The model doesn't exactly spit out a portfolio of gases perfectly tuned to give the winning combination. It does, however, describe how the cost-effectiveness of reducing gases other than carbon dioxide goes up or down as a goal deadline approaches.
In a nutshell, unless the deadline is imminent, reducing methane doesn't really make much sense given its short lifetime in the atmosphere, Manne said. Cutting back on longer-lived gases (like carbon dioxide and nitrous oxide) would be more effective in the long run.

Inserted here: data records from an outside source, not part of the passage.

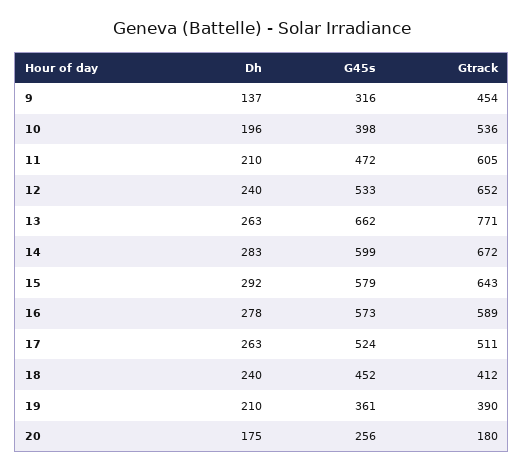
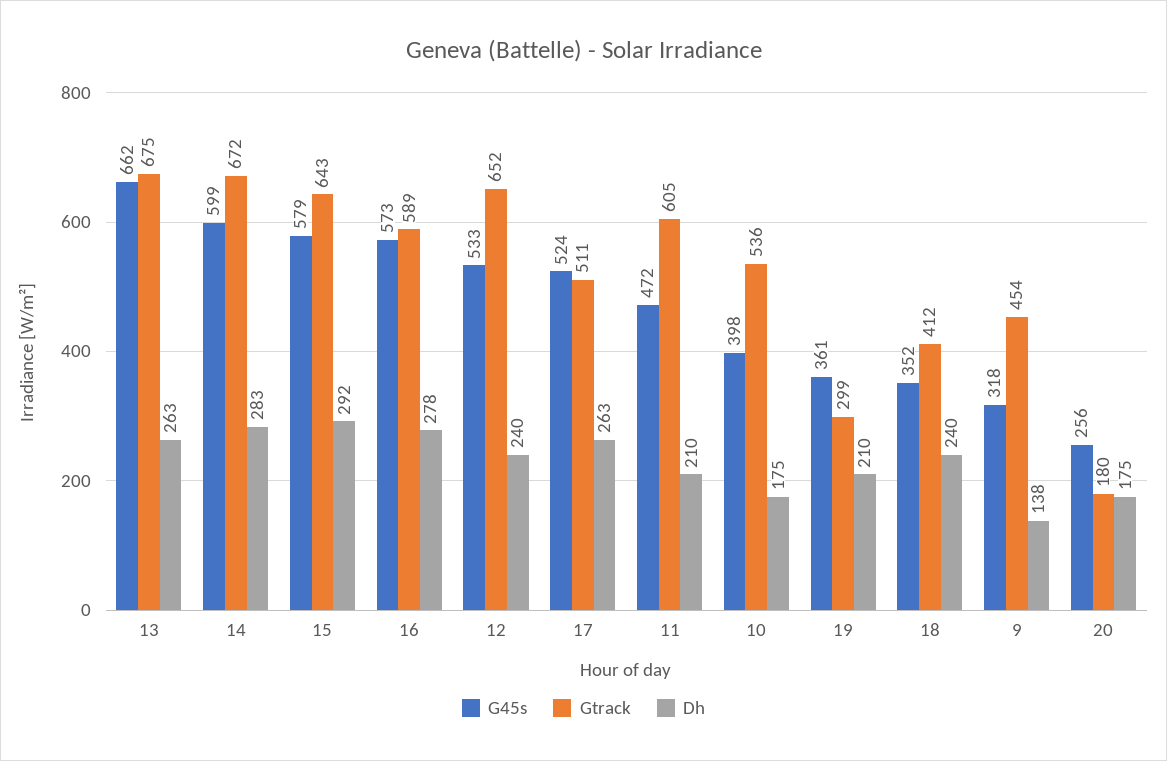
Dh, 9: 137 -> 138
G45s, 9: 316 -> 318
Dh, 10: 196 -> 175
Gtrack, 13: 771 -> 675
G45s, 18: 452 -> 352
Gtrack, 19: 390 -> 299

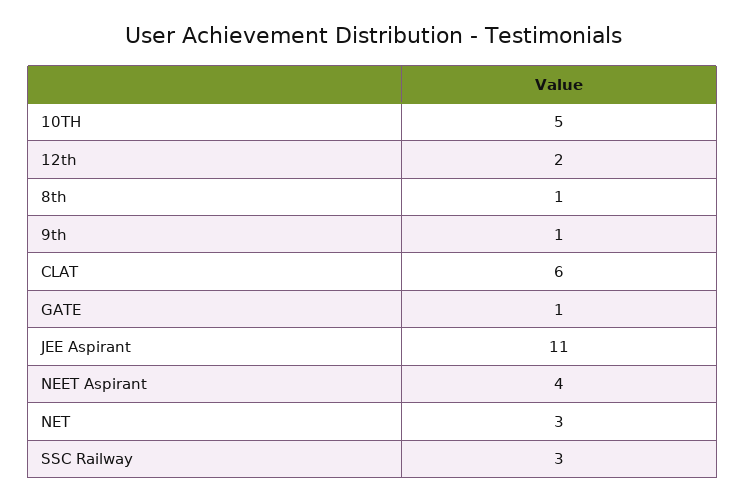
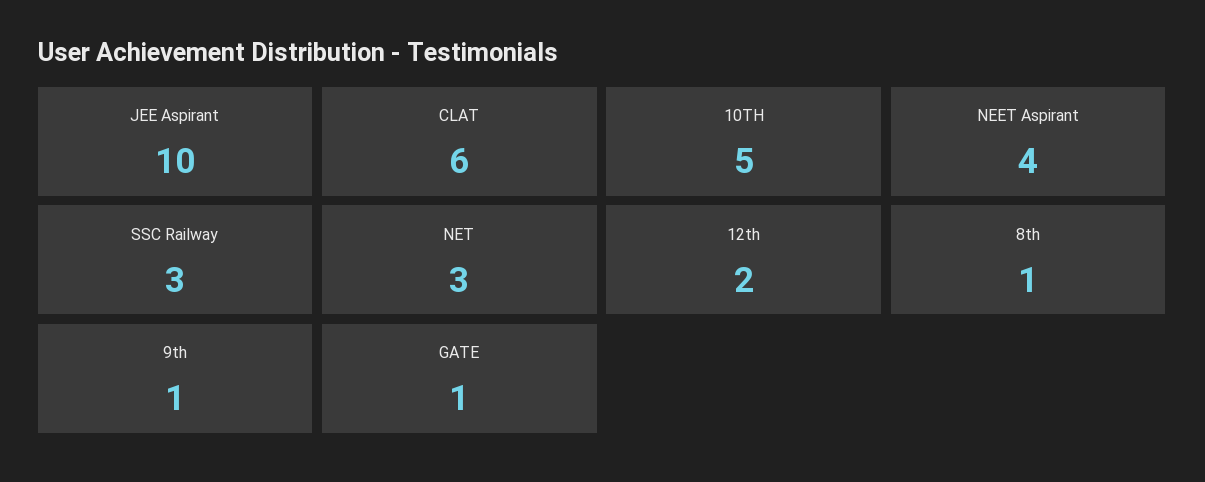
JEE Aspirant: 11 -> 10

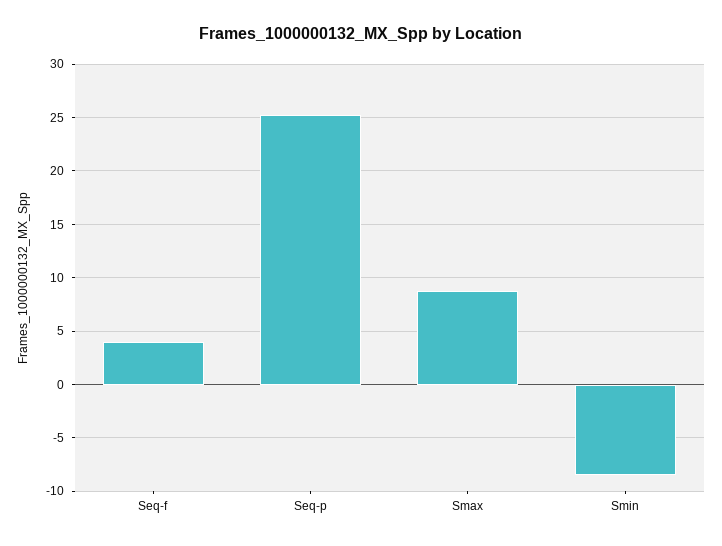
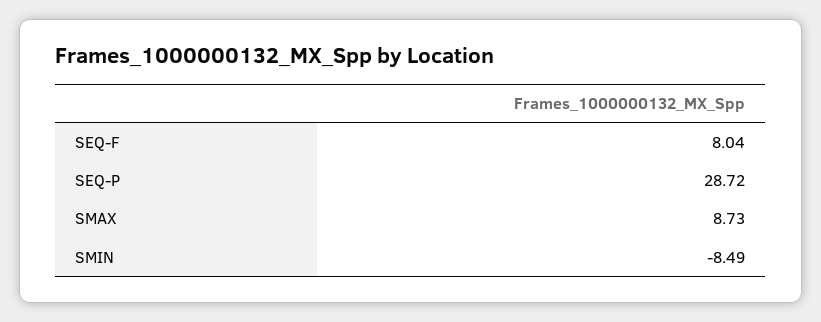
Seq-f: 4 -> 8.04
Seq-p: 25 -> 28.72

And it's the long-term solutions -- like new technologies plus a carbon-emissions tax that increases with time -- that economists favor, Manne said. "Kyoto means that the U.S. economy would take a big hit in the next 10 years," he said.
"The evaluation of short- versus long-lived greenhouse gases is something that's got to be faced," Manne said. "The people who put together Kyoto didn't have many alternatives, and when they decided on global warming potentials they knew it was a shortcut. They wanted to end the argument. But it doesn't end the argument."
Katie Greene is a science writing intern at the Stanford News Service.